Indications générales pour la manipulation des lipides
Les lipides sont souvent livrés et conservés dans des solvants organiques (hexane, chloroforme). Les micropipettes et les cônes en plastique habituellement utilisés pour les solutions aqueuses ne sont pas adaptés à la manipulation de ces solvants car ils dissolvent le plastique. Voici quelques conseils généraux pour la manipulation de lipides en solvant organique : – Utiliser des micropipettes en verre, comme les pipettes Hamilton.
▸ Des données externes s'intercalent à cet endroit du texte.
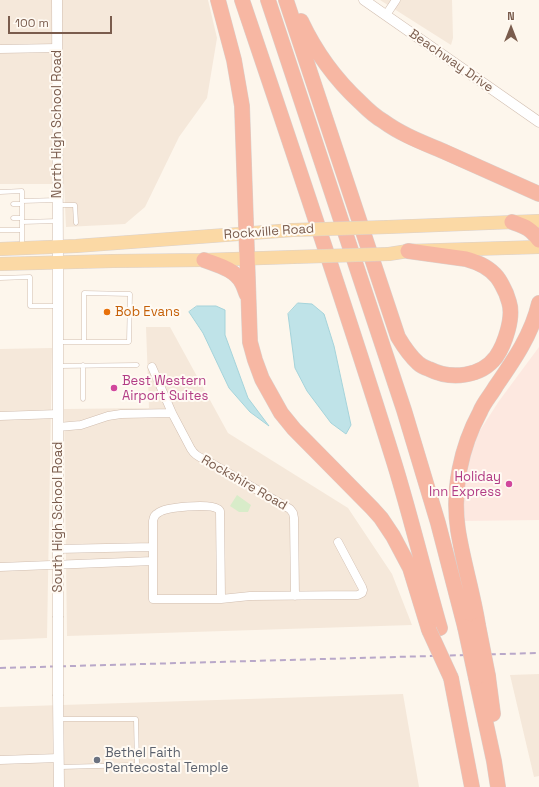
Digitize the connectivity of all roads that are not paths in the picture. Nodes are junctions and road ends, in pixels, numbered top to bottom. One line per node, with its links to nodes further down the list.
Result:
1 (57, 0): 10 (street, North High School Road)
2 (218, 0): 26 (highway)
3 (242, 0): 61 (highway)
4 (268, 0): 60 (highway)
5 (286, 0): 32 (highway)
6 (292, 0): 14 (highway)
7 (364, 0): 9 (street, Beachway Drive)
8 (396, 0): 9 (street)
9 (386, 15): 12 (street, Beachway Drive)
10 (57, 48): 11 (street); 16 (street, North High School Road)
11 (0, 49)
12 (539, 122)
13 (0, 192): 15 (lane)
14 (539, 194)
15 (22, 203): 16 (lane); 17 (lane); 19 (lane)
16 (58, 203): 20 (street, North High School Road); 23 (lane)
17 (13, 204)
18 (13, 218): 19 (lane)
19 (22, 220): 20 (lane); 25 (lane)
20 (58, 221): 29 (street, North High School Road)
21 (539, 221): 22 (main road, Rockville Road)
22 (512, 222): 26 (main road, Rockville Road, bridge); 27 (highway)
23 (76, 223)
24 (0, 230): 25 (lane)
25 (22, 230): 30 (lane)
26 (247, 233): 29 (main road, Rockville Road); 33 (highway)
27 (539, 240)
28 (539, 246): 32 (main road, Rockville Road)
29 (58, 247): 30 (main road, Rockville Road); 35 (street, South High School Road)
30 (22, 248): 31 (main road, Rockville Road)
31 (0, 249)
32 (408, 251): 33 (main road, Rockville Road, bridge)
33 (248, 258): 34 (main road, Rockville Road); 38 (highway)
34 (204, 260): 35 (main road, Rockville Road); 38 (highway)
35 (58, 262): 36 (main road, Rockville Road); 40 (street, South High School Road)
36 (0, 264)
37 (0, 278): 40 (lane)
38 (249, 301): 61 (highway)
39 (539, 303): 60 (highway)
40 (58, 306): 41 (street, South High School Road)
41 (58, 342): 42 (lane); 45 (street, South High School Road)
42 (84, 342): 42 (lane)
43 (83, 365): 44 (lane); 45 (lane); 47 (lane)
44 (137, 365)
45 (58, 366): 49 (street, South High School Road)
46 (152, 367): 48 (street, Rockshire Road)
47 (84, 399)
48 (172, 413): 51 (street); 58 (street, Rockshire Road)
49 (58, 414): 50 (street); 51 (street, South High School Road)
50 (0, 416)
51 (58, 427): 54 (street, South High School Road)
52 (338, 542): 58 (street)
53 (153, 547): 54 (street); 55 (street); 59 (street)
54 (58, 549): 56 (street, South High School Road)
55 (153, 561): 56 (street); 59 (street)
56 (58, 565): 57 (street); 62 (street, South High School Road, bridge)
57 (0, 567)
58 (295, 596): 59 (street)
59 (222, 599)
60 (472, 626): 67 (highway, bridge)
61 (435, 629): 66 (highway, bridge)
62 (58, 719): 64 (street, South High School Road); 64 (lane)
63 (0, 760): 64 (street)
64 (59, 762): 65 (street, South High School Road)
65 (59, 787)
66 (472, 787)
67 (498, 787)

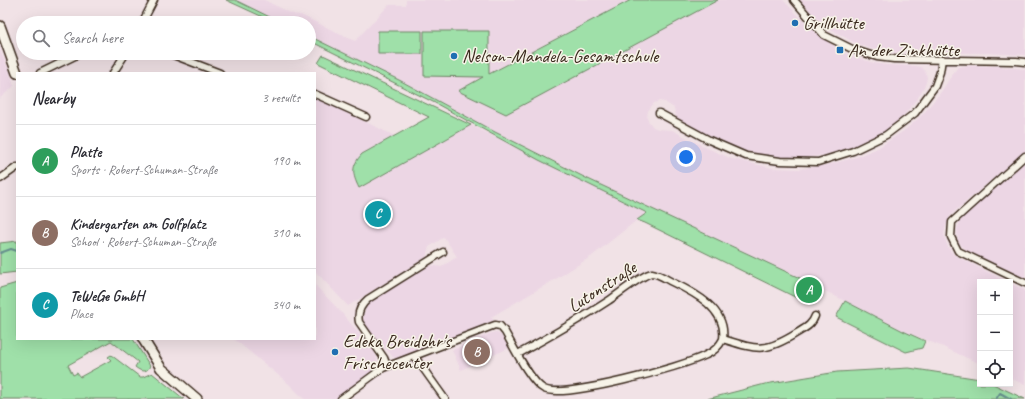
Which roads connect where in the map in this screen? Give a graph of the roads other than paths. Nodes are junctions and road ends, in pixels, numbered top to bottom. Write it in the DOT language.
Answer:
graph roads {
  1 [pos="154,0"];
  2 [pos="794,0"];
  3 [pos="146,16"];
  4 [pos="0,26"];
  5 [pos="67,60"];
  6 [pos="122,60"];
  7 [pos="186,60"];
  8 [pos="942,60"];
  9 [pos="1025,62"];
  10 [pos="17,72"];
  11 [pos="42,72"];
  12 [pos="114,72"];
  13 [pos="217,72"];
  14 [pos="316,94"];
  15 [pos="659,113"];
  16 [pos="366,117"];
  17 [pos="1025,156"];
  18 [pos="16,168"];
  19 [pos="0,179"];
  20 [pos="443,252"];
  21 [pos="1025,283"];
  22 [pos="815,316"];
  23 [pos="723,339"];
  24 [pos="144,340"];
  25 [pos="518,354"];
  26 [pos="415,356"];
  27 [pos="383,368"];
  28 [pos="197,399"];
  29 [pos="341,399"];
  30 [pos="446,399"];
  1 -- 3 [label="street"];
  2 -- 8 [label="street"];
  4 -- 10 [label="main road"];
  5 -- 11 [label="street"];
  6 -- 12 [label="street"];
  7 -- 13 [label="street"];
  8 -- 9 [label="street"];
  8 -- 15 [label="street"];
  14 -- 16 [label="street"];
  17 -- 21 [label="street"];
  18 -- 19 [label="street"];
  20 -- 27 [label="street"];
  22 -- 23 [label="street"];
  23 -- 25 [label="street"];
  23 -- 25 [label="street, Lutonstraße"];
  24 -- 28 [label="main road"];
  25 -- 26 [label="street"];
  26 -- 27 [label="street"];
  26 -- 30 [label="street"];
  27 -- 29 [label="street"];
}
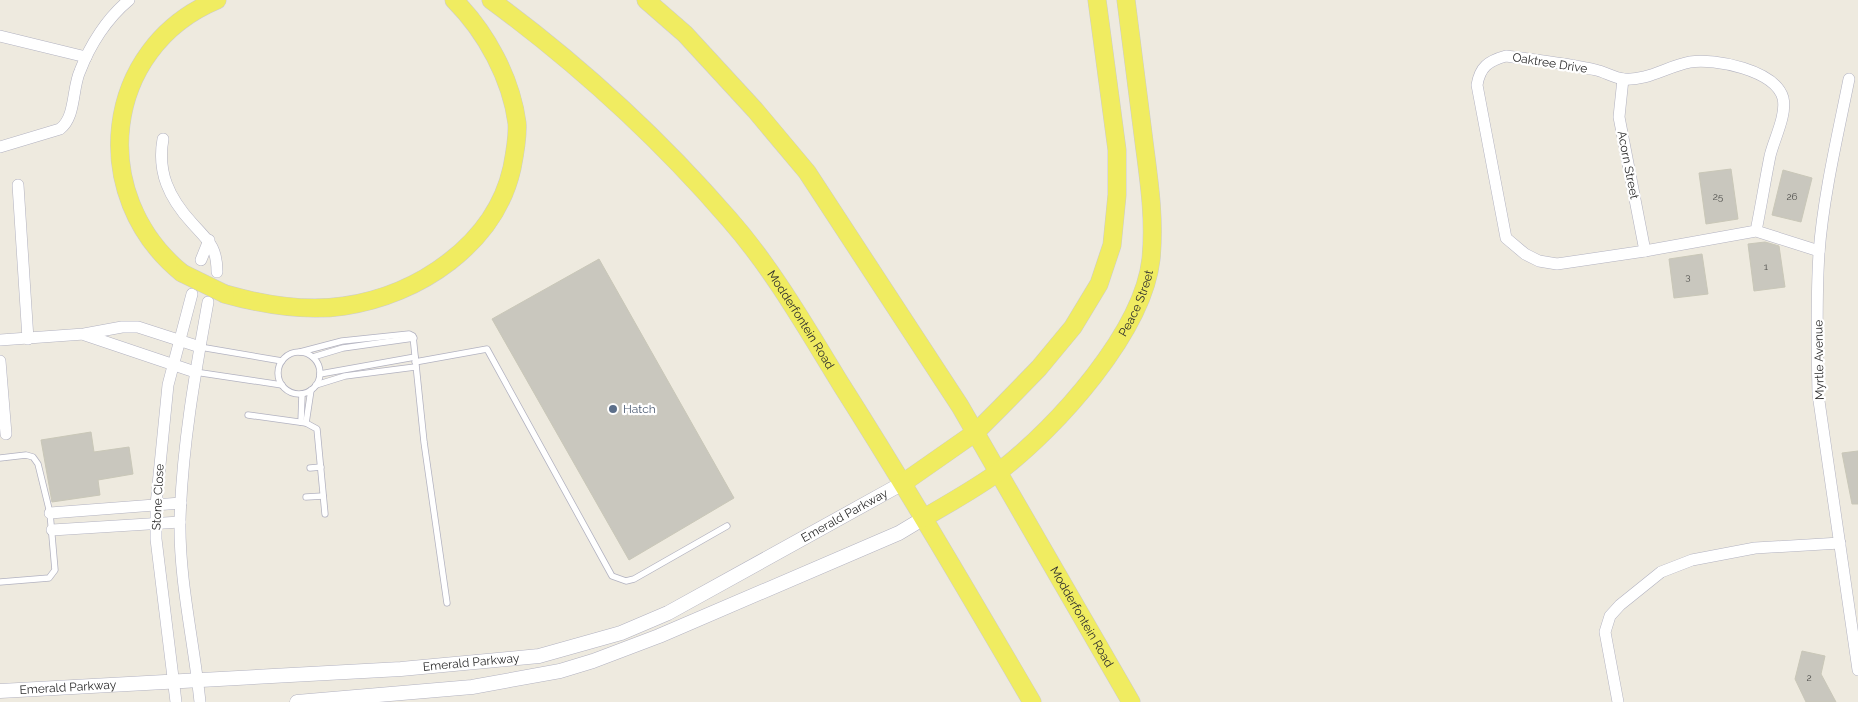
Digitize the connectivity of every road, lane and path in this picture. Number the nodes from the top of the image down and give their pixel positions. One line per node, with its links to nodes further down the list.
1 (129, 0): 9 (street)
2 (218, 0): 3 (main road, bridge)
3 (454, 0)
4 (491, 0): 49 (main road, Modderfontein Road)
5 (646, 0): 43 (main road, Modderfontein Road)
6 (1126, 0): 48 (main road, Peace Street)
7 (1097, 2): 43 (main road)
8 (0, 36): 9 (street)
9 (86, 57): 13 (street)
10 (1624, 79): 15 (street, Oaktree Drive); 17 (street, Acorn Street); 17 (street, Oaktree Drive)
11 (1849, 79): 18 (street, Myrtle Avenue)
12 (163, 139): 16 (street)
13 (0, 147)
14 (18, 185): 26 (street)
15 (1756, 231): 17 (street, Oaktree Drive); 18 (street, Oaktree Drive)
16 (208, 240): 19 (street); 20 (street)
17 (1644, 251)
18 (1819, 251): 61 (street, Myrtle Avenue)
19 (201, 260)
20 (217, 272)
21 (192, 294): 24 (street, Stone Close)
22 (208, 302): 28 (street, Stone Close)
23 (84, 334): 24 (street); 26 (street); 34 (street)
24 (179, 338): 28 (street); 34 (street, Stone Close)
25 (414, 338): 29 (lane); 30 (lane); 33 (lane)
26 (28, 339): 27 (street)
27 (0, 340)
28 (200, 347): 32 (lane); 35 (street, Stone Close)
29 (300, 352): 30 (lane); 32 (lane)
30 (313, 357): 36 (lane)
31 (0, 361): 44 (street)
32 (282, 361): 37 (lane)
33 (415, 362): 36 (lane); 38 (lane); 59 (lane); 63 (lane)
34 (172, 365): 35 (street); 53 (street, Stone Close)
35 (195, 372): 37 (lane); 52 (street, Stone Close)
36 (320, 374): 38 (lane)
37 (282, 385): 40 (lane)
38 (316, 385): 39 (lane)
39 (311, 390): 40 (lane); 42 (lane)
40 (302, 394): 42 (lane)
41 (248, 415): 42 (lane)
42 (304, 422): 46 (lane)
43 (976, 432): 48 (main road, Modderfontein Road); 49 (main road)
44 (6, 434)
45 (0, 458): 54 (lane)
46 (321, 467): 47 (lane); 50 (lane)
47 (310, 468)
48 (999, 472): 56 (main road, Peace Street); 72 (main road, Modderfontein Road)
49 (904, 483): 56 (main road, Modderfontein Road); 65 (street, Emerald Parkway)
50 (323, 496): 51 (lane); 55 (lane)
51 (306, 497)
52 (181, 503): 53 (street); 57 (street, Stone Close)
53 (156, 505): 54 (street); 58 (street, Stone Close)
54 (50, 513): 60 (lane)
55 (325, 514)
56 (924, 518): 70 (street, Emerald Parkway); 71 (main road, Modderfontein Road)
57 (180, 522): 58 (street); 65 (street, Stone Close)
58 (156, 523): 60 (street); 66 (street, Stone Close)
59 (727, 526)
60 (52, 530): 62 (lane)
61 (1840, 543): 64 (street, Myrtle Avenue); 73 (street)
62 (0, 582)
63 (447, 603)
64 (1858, 670)
65 (198, 681): 66 (street, Emerald Parkway); 69 (street, Stone Close)
66 (174, 683): 67 (street, Emerald Parkway); 68 (street, Stone Close)
67 (0, 691)
68 (176, 702)
69 (200, 702)
70 (297, 702)
71 (1032, 702)
72 (1131, 702)
73 (1618, 702)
Leurs pointes métalliques résistent aux solvants organiques. – Manipuler avec des gants et sous hôte, car le chloroforme et l’hexane sont des solvants volatiles. – Les pipettes en verre Hamilton doivent être rincées avant et après usage plusieurs fois au chloroforme pour éviter les contaminations.
Fabrication de bicouches peintes (figure 13.2)
Nous utilisons ce protocole pour former des bicouches lipidiques planes dans les expériences de nanopores avec l’α-hémolysine. Le terme approprié pour désigner de telles bicouches est “membrane de lipides noires” (ou BLM pour “Black Lipid Membrane” en anglais). Nous utilisons exclusivement les lipides DPhPC dans ces expériences.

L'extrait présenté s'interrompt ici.